Count the syllables, but more importantly, close your eyes and visualize the Louisiana bald cypress. If possible, show a picture of a cypress tree.

Have available pictures of nature.

Have students select a picture and make a list of descriptive words about the picture.

Haiku should be expressed in concrete images.

In a haiku, there is a comparison or a contrast. In Devin’s poem, he compares the cypress to a witness. Encourage students to compare or contrast in their own nature haiku.

Another activity that works well with the art of haiku is watercolor.

Have students create a watercolor painting of their vision of nature (either looking at a chosen photograph or working from their imagination).

Using calligraphy (another Japanese art), write the haiku on the painting. Display the haiku art work in the classroom.

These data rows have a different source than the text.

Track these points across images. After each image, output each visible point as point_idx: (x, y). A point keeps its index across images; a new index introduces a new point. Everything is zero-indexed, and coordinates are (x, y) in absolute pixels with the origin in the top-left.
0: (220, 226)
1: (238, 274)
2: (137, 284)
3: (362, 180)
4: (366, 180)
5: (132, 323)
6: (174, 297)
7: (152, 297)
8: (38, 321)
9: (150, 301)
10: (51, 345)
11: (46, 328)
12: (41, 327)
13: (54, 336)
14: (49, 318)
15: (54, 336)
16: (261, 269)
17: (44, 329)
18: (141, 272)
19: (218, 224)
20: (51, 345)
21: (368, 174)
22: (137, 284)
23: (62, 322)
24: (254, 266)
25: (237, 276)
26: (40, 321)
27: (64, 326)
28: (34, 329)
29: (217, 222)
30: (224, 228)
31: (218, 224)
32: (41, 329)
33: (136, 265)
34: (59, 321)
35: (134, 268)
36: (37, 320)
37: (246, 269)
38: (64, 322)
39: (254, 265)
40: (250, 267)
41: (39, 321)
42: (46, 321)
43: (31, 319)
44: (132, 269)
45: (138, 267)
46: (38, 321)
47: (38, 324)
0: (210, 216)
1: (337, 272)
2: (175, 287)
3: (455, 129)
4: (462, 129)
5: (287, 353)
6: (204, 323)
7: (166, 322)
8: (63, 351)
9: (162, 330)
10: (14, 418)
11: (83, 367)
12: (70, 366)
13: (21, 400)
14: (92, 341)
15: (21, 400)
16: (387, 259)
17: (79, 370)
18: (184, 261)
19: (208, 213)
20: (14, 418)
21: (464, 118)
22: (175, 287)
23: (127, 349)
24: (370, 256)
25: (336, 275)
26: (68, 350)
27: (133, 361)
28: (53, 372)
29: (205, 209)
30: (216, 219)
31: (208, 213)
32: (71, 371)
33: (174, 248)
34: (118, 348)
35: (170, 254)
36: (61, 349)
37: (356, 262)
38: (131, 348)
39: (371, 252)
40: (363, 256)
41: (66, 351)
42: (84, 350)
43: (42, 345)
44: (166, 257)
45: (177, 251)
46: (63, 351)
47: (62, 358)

For an Elementary Classroom


Lesson Plan Devin Delahoussaye’s “Haiku”
by Margaret Simon

Already at a young age, Devin is a master haiku poet. Haiku is a Japanese form of poetry that has become popular for its simple form. The typical haiku has a line of 5 syllables, one of 7 syllables, and one of 5 syllables. Haiku is often about nature and provokes an image in nature through visual, sensory details. Devin’s poem does this beautifully. We, like the cypress, look up to the sky.

With your students read aloud this poem more than once.

Count the syllables, but more importantly, close your eyes and visualize the Louisiana bald cypress. If possible, show a picture of a cypress tree.

Have available pictures of nature.

Have students select a picture and make a list of descriptive words about the picture.

Haiku should be expressed in concrete images.

In a haiku, there is a comparison or a contrast. In Devin’s poem, he compares the cypress to a witness. Encourage students to compare or contrast in their own nature haiku.